Angels keep fighting, and waiting, for playoffs

ANAHEIM, Calif. – There's no secret to what's happening here. The Angels are playing for their postseason lives, so the results on the field aren't all that matters.
 
They're checking the scoreboard, waiting and watching to see how the Oakland A's are doing and counting down the days to the end of the regular season.
 
This is what their season has become – playing and watching and hoping.
 
"Trust me, we're scoreboard watching," outfielder Torii Hunter said. "I don't care what nobody says – I am."
 
The Angels won a big game Tuesday night and achieved a number of milestones, but really, the only thing that matters is the American League wild card standings.
 
Their 5-4 victory over the Seattle Mariners came after the A's beat the Texas Rangers in 10 innings, leaving the Angels two games out of the second wild card spot and only one game ahead of the Tampa Bay Rays, who have won six in a row.
 
With eight games left in their season, the Angels can only keep winning.
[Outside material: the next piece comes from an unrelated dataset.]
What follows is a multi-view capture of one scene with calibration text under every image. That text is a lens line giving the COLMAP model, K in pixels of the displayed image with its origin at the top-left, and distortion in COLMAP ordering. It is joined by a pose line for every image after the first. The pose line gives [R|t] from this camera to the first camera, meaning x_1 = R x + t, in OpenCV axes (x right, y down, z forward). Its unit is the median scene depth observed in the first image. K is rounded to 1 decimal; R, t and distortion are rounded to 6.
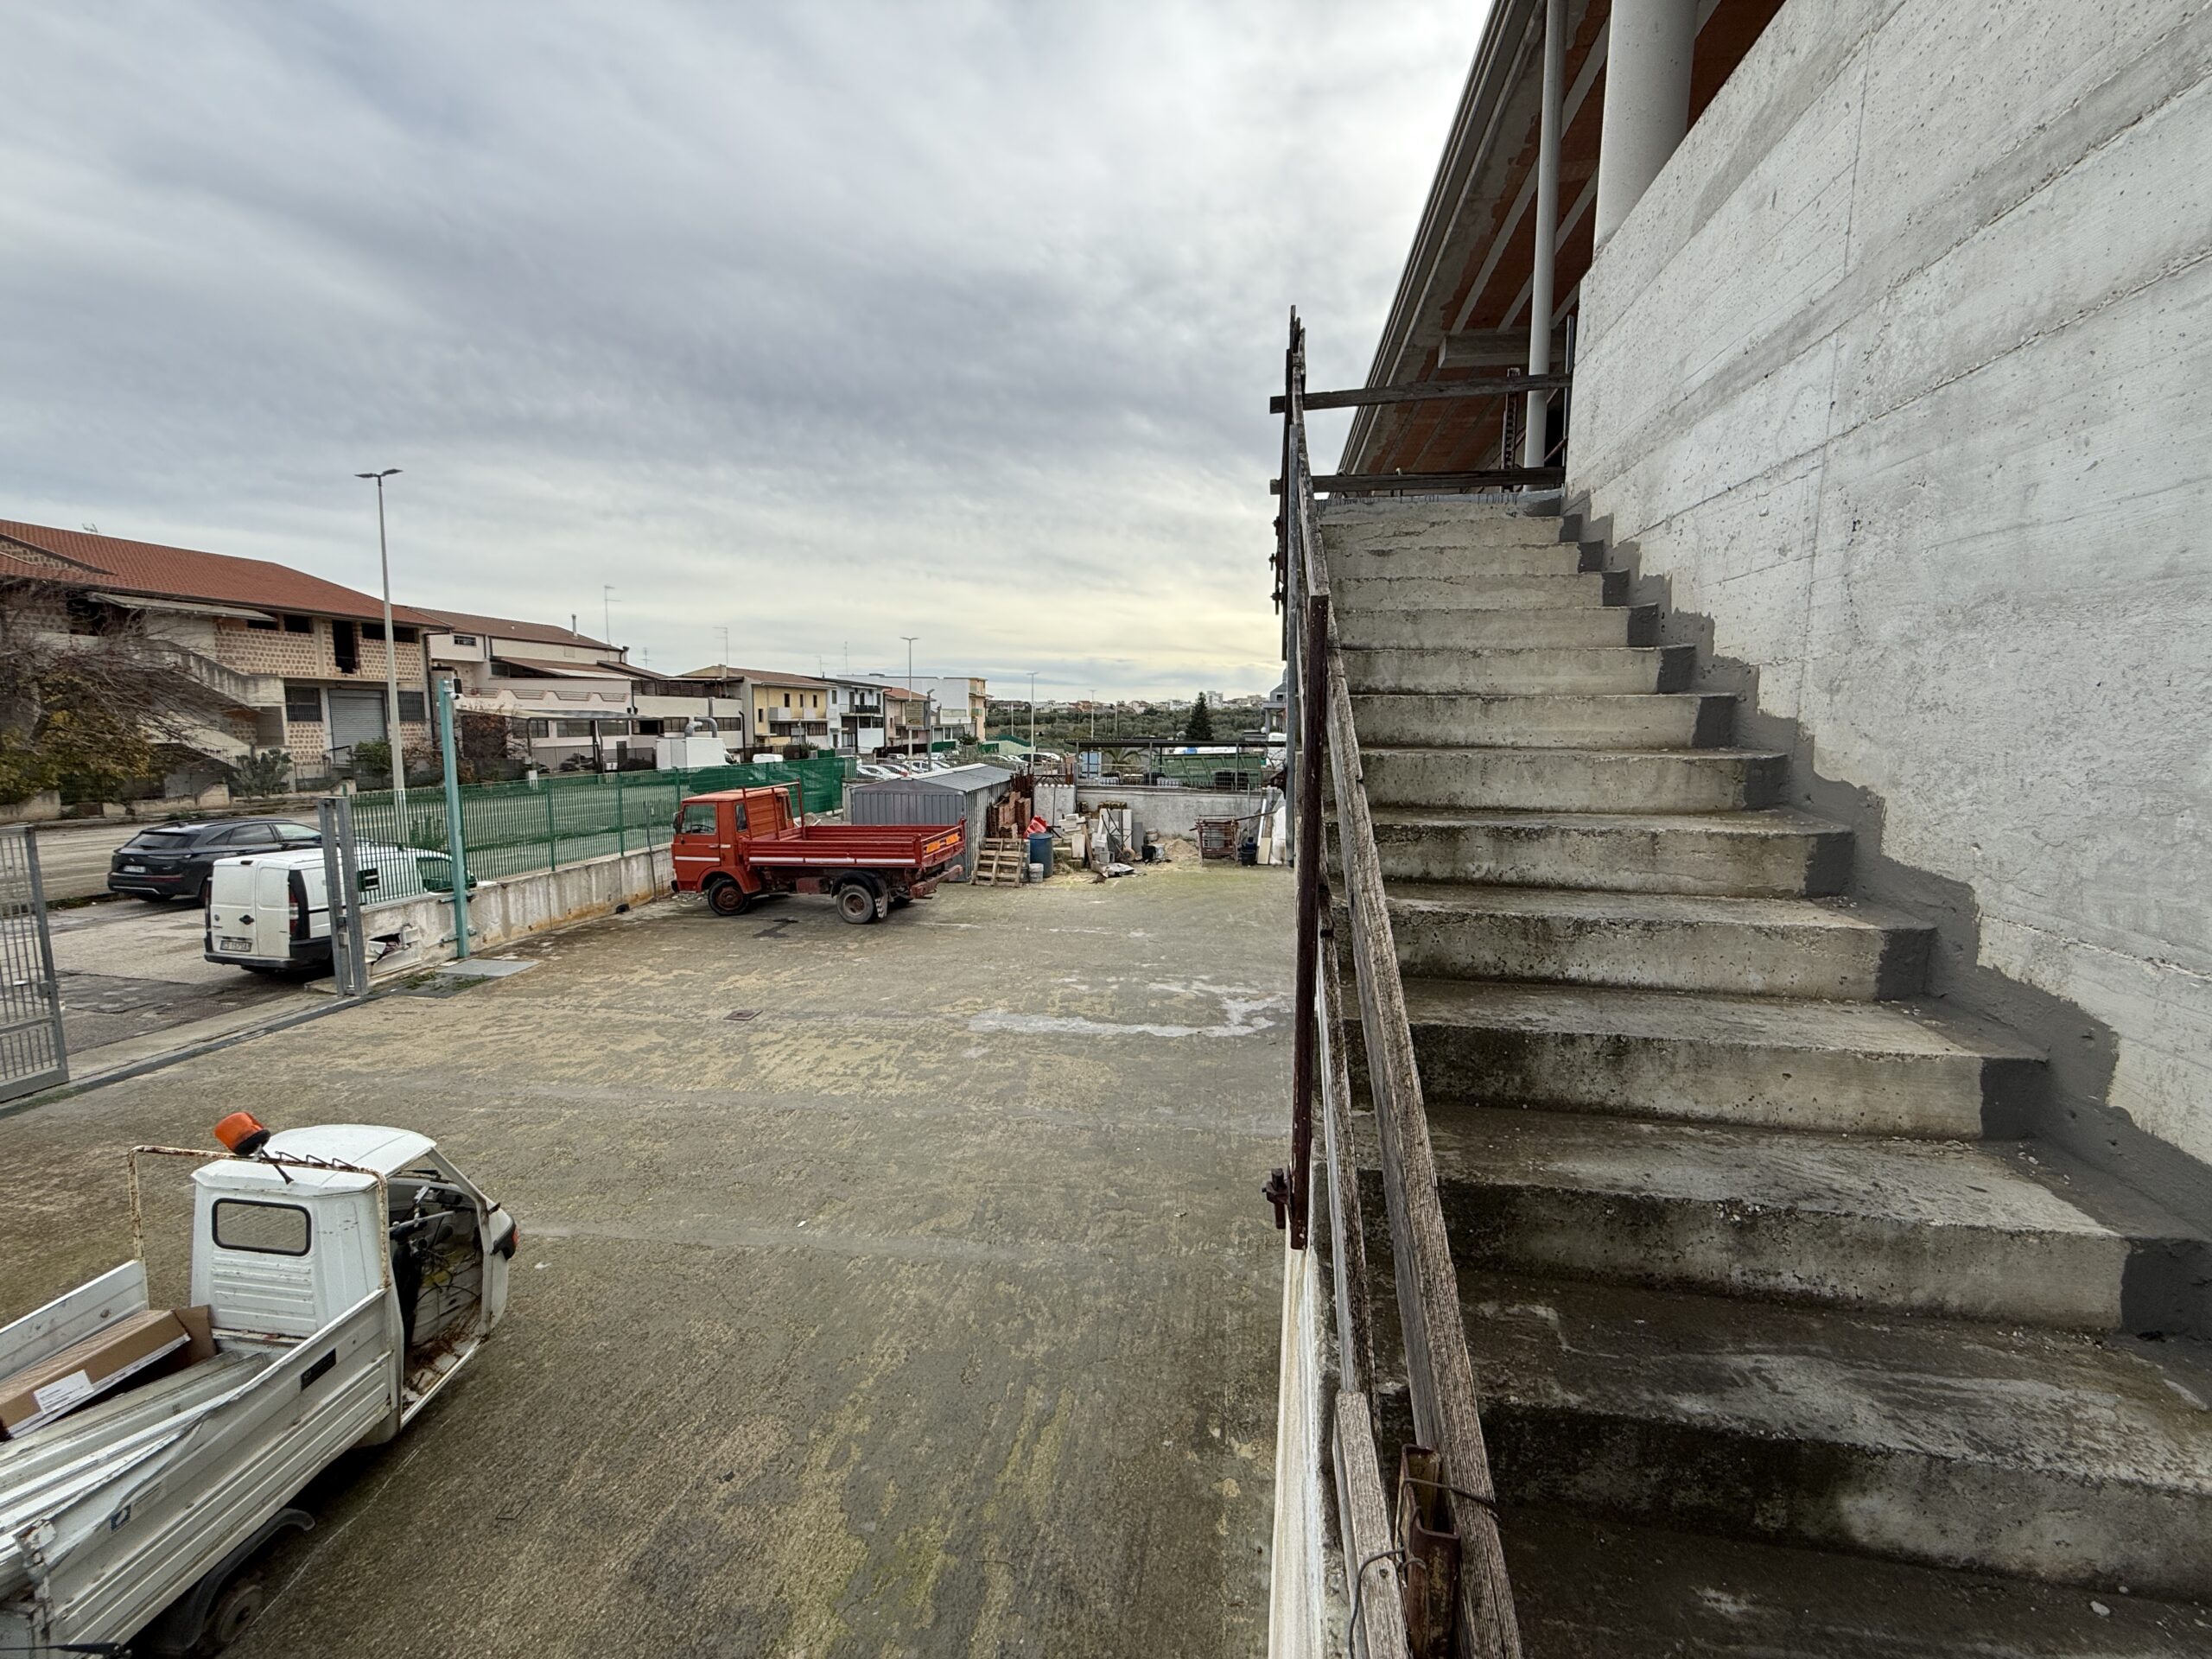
lens RADIAL K [[879.5, 0, 1100.7], [0, 879.5, 828.1], [0, 0, 1]] dist [-0.000604, -0.000010]
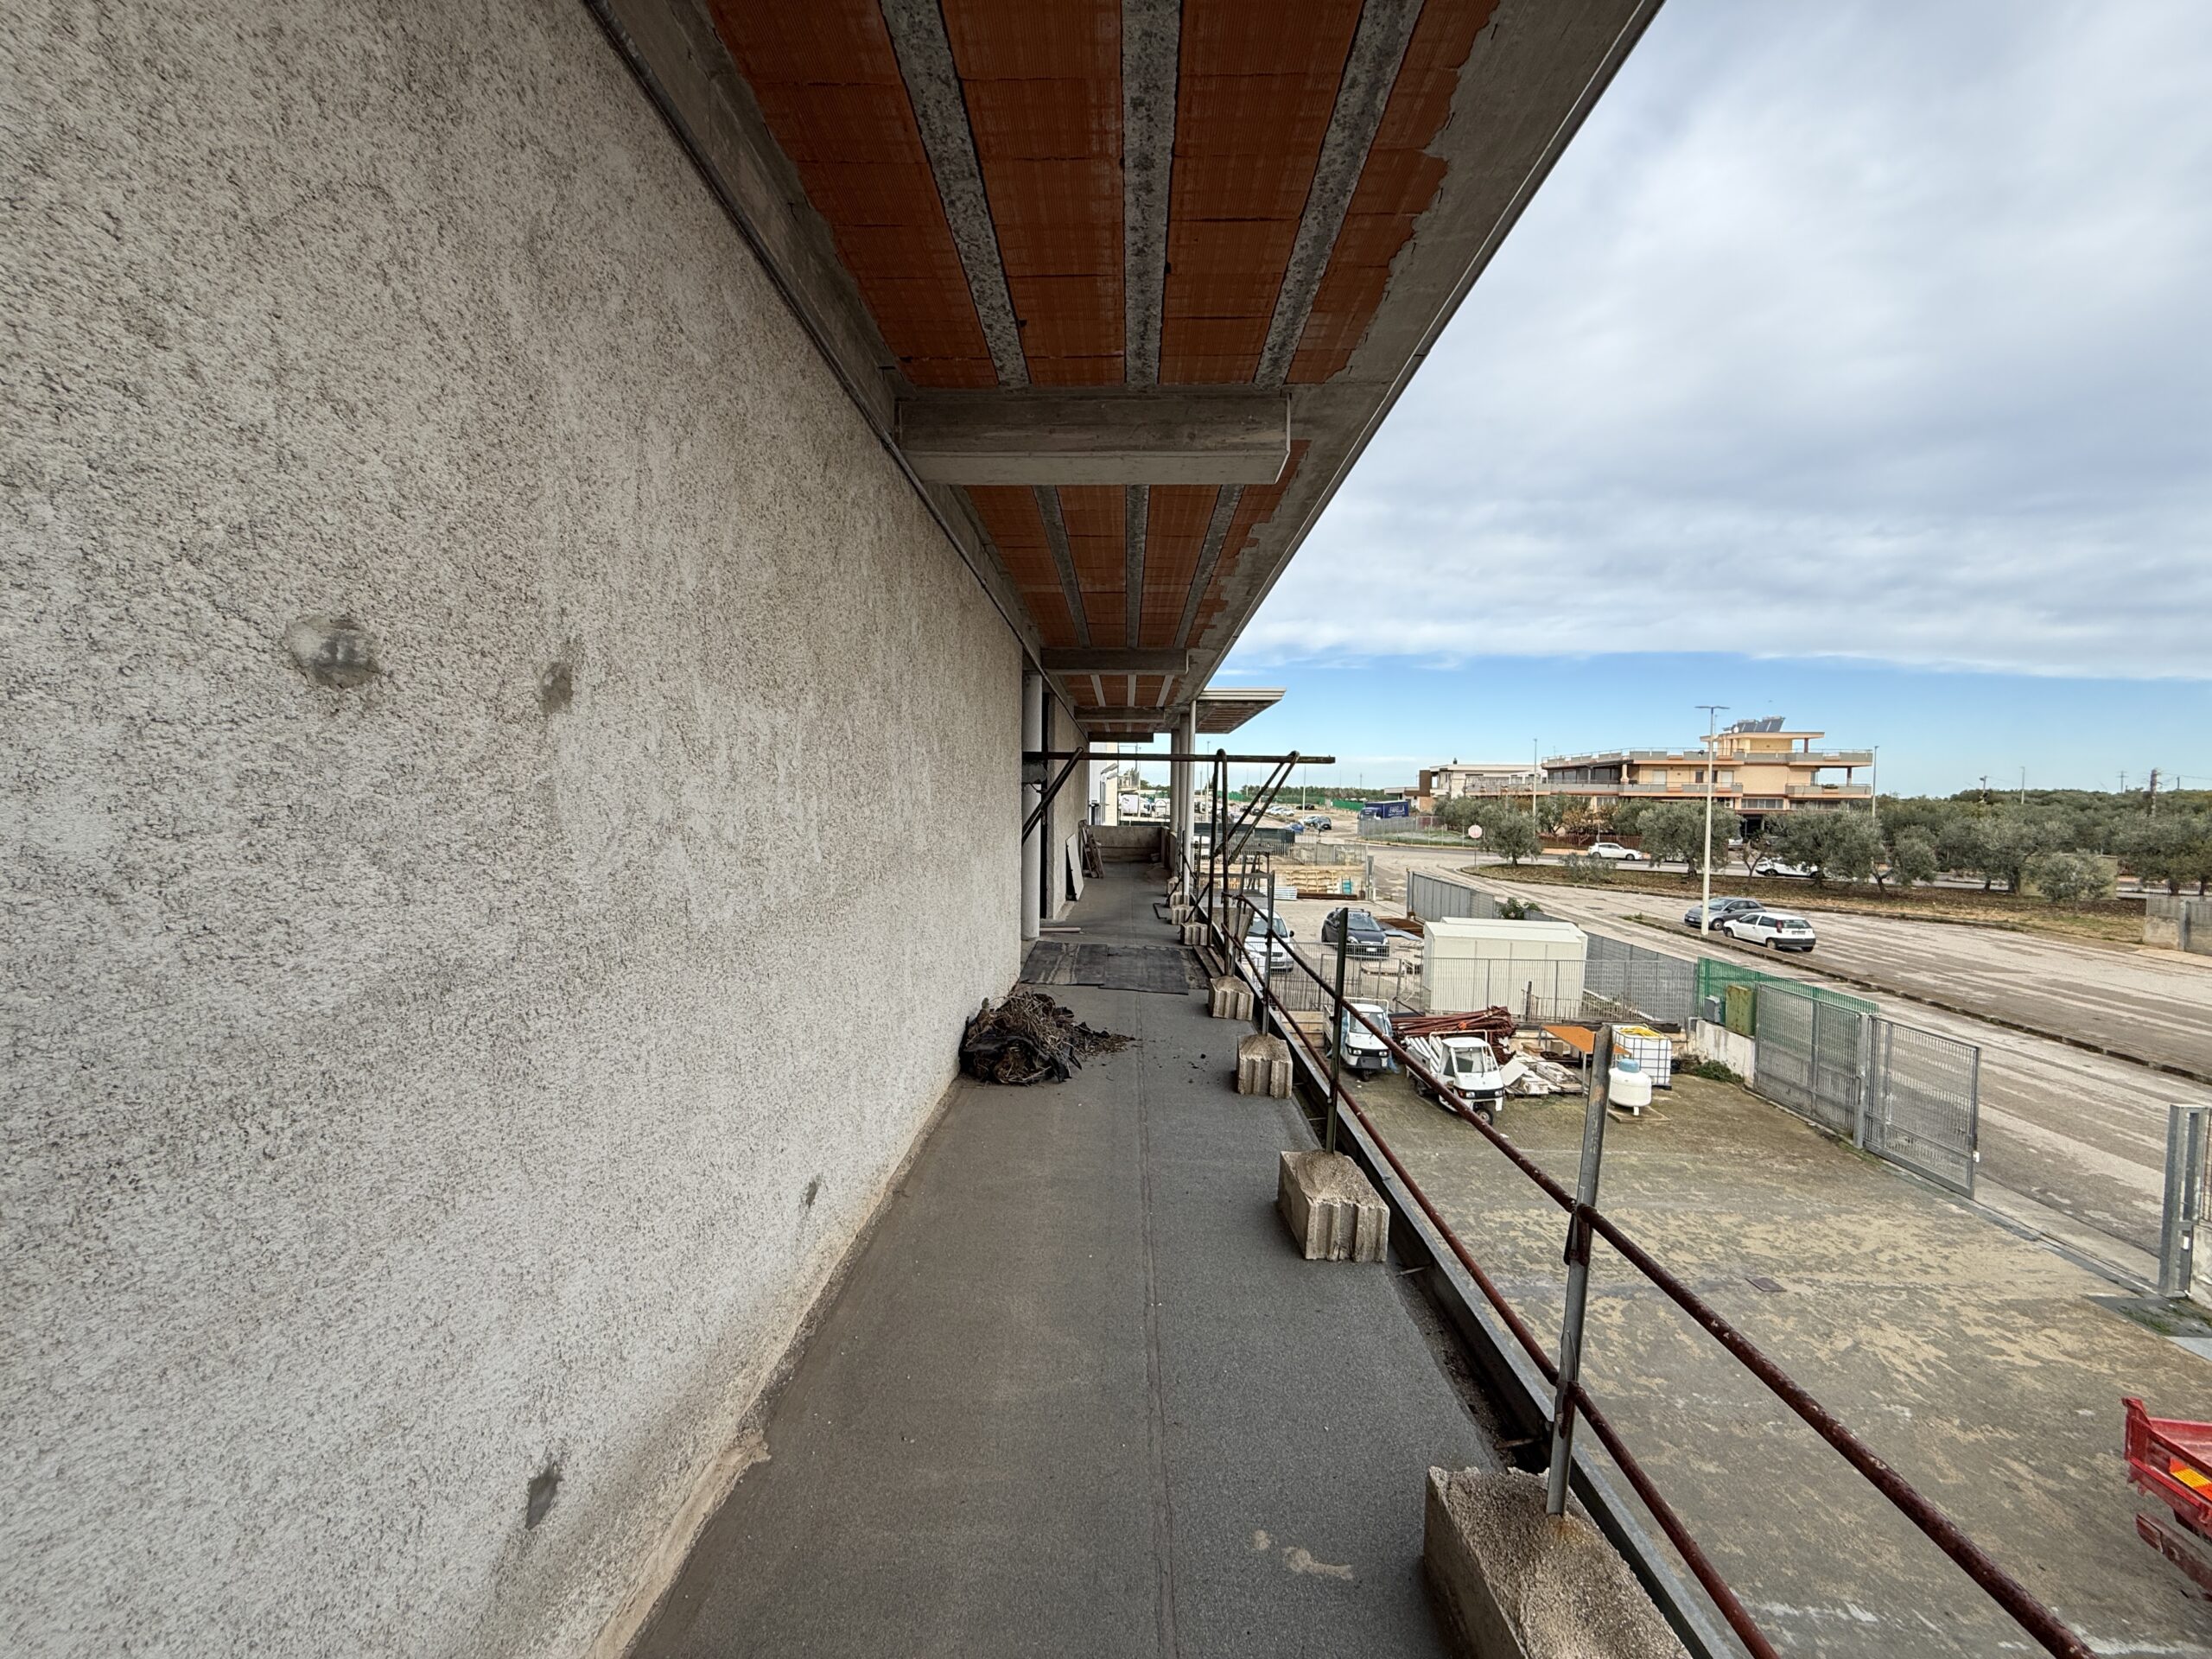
lens RADIAL K [[878.7, 0, 1101.6], [0, 878.7, 829.3], [0, 0, 1]] dist [0.001870, 0.000024]
pose [[-0.989284, -0.020922, -0.144495, 0.290503], [-0.043974, 0.986421, 0.158239, -0.241033], [0.139222, 0.162898, -0.976771, 0.922764]]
Every loss brings them closer to elimination.
 
"We can only control what we can control," manager Mike Scioscia said. "We need to keep winning."
 
So far, they're doing that, picking up their fourth consecutive victory and eighth in 11 games. They are now 16 games over .500 for the first time since the end of the 2009 season, but they can't be concerned with anything but the standings.
 
Nor can they celebrate the fact they tied a major league record by striking out 20 batters – 13 by starter Zack Greinke, three by Garrett Richards and two each by Kevin Jepsen and Ernesto Frieri.
 
Greinke, in fact, became the first starting pitcher since the live ball era in 1920 to record 13 or more strikeouts in a start lasting five innings or fewer. The only reason he didn't keep pitching is that he threw 110 pitches, including 27 in the first inning that served as an indication it might be a short night.
 
Greinke called his strikeout total "fluky," and perhaps it was. Of the first seven outs he recorded, seven were strikeouts; he also recorded four strikeouts in the fourth, thanks to a strikeout and wild pitch that allowed Trayvon Robinson to reach base.
 
"I was just trying to get guys out, and it just worked out that I got a lot of strikeouts early," he said. "The No. 1 problem is that it takes too much energy and wears you down."
 
In a way, it's becoming draining to watch the Angels. They almost let a 5-1 lead slip away when left-hander Scott Downs gave up three runs in the seventh, but Jepsen and then Frieri shut down the Mariners to collect the final seven outs.
 
The Angels got home runs from Hunter and Erick Aybar, and they scored two runs in the first to give Greinke an early cushion. It was just enough to allow them to steal looks at the scoreboard in right field.
 
"You're glancing, sure," Scioscia said.
 
Sometimes, the score isn't always what they're hoping to see, as it was Tuesday night when the A's beat the Rangers.
 
"That sucks," Hunter said. But it doesn't change their task.
 
"We gotta win, no matter what," he said. "Regardless, we're going to focus on what we need to do on the field. We ain't worried about (the A's). But when you look up, you go, 'Ah, man. OK, let's do what we have to do here.'
 
"All we can do is worry about what we've got to do here."